■ Work instructions: In the material below, find the line containing "### 【上证快讯】国产电影纪录暑期档不断刷新 文化消费空间巨大" and the line containing "据每日经济新闻7月27日报道", then reproduce exactly both of them and every line between, and nothing else.

■ Input data:
BEGIN
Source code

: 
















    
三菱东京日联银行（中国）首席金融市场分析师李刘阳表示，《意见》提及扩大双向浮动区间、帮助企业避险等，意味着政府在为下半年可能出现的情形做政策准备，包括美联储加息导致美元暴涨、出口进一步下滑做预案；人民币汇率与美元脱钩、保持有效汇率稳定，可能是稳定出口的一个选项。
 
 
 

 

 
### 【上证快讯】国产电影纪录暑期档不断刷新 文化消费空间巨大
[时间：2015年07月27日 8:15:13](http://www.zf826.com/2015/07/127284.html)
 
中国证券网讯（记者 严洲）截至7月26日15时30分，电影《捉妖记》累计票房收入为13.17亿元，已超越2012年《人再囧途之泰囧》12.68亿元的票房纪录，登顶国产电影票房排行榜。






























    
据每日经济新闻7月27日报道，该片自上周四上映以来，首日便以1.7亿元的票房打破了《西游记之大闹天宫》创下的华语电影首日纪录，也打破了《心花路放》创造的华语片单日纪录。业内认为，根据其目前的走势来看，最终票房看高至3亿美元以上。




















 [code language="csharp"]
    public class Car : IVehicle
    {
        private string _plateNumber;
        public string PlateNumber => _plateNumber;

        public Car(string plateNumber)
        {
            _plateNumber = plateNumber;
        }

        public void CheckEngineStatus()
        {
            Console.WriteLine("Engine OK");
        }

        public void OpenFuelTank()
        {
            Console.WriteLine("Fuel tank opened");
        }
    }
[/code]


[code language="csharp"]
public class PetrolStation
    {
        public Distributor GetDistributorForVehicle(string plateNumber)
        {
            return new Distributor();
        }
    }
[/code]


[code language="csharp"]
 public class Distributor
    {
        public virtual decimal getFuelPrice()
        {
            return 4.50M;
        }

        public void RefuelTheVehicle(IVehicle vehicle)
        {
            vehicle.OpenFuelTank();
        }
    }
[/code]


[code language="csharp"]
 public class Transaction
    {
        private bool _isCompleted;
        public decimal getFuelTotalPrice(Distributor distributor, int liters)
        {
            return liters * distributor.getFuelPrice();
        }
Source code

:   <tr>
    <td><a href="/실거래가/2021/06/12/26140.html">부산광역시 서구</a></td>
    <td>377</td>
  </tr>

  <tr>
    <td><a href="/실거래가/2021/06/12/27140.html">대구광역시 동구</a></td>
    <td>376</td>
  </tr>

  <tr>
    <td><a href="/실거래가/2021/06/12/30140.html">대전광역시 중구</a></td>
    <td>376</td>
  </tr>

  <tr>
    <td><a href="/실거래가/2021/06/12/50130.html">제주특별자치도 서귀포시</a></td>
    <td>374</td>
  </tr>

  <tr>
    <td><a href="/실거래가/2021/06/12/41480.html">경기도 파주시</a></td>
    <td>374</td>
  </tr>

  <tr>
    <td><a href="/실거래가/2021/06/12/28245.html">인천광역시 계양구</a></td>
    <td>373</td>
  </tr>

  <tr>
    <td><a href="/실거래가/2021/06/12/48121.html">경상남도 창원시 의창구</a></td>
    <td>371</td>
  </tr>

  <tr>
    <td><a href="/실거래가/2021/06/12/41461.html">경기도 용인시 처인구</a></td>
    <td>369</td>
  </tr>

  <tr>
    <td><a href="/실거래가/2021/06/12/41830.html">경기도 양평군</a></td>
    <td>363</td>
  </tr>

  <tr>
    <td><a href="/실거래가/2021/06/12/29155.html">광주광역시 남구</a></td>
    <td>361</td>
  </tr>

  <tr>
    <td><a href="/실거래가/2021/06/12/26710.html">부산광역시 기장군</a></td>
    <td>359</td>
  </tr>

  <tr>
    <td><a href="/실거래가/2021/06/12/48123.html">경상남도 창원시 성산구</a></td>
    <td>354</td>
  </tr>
END
■ Response to the exercise:
### 【上证快讯】国产电影纪录暑期档不断刷新 文化消费空间巨大
[时间：2015年07月27日 8:15:13](http://www.zf826.com/2015/07/127284.html)
 
中国证券网讯（记者 严洲）截至7月26日15时30分，电影《捉妖记》累计票房收入为13.17亿元，已超越2012年《人再囧途之泰囧》12.68亿元的票房纪录，登顶国产电影票房排行榜。






























    
据每日经济新闻7月27日报道，该片自上周四上映以来，首日便以1.7亿元的票房打破了《西游记之大闹天宫》创下的华语电影首日纪录，也打破了《心花路放》创造的华语片单日纪录。业内认为，根据其目前的走势来看，最终票房看高至3亿美元以上。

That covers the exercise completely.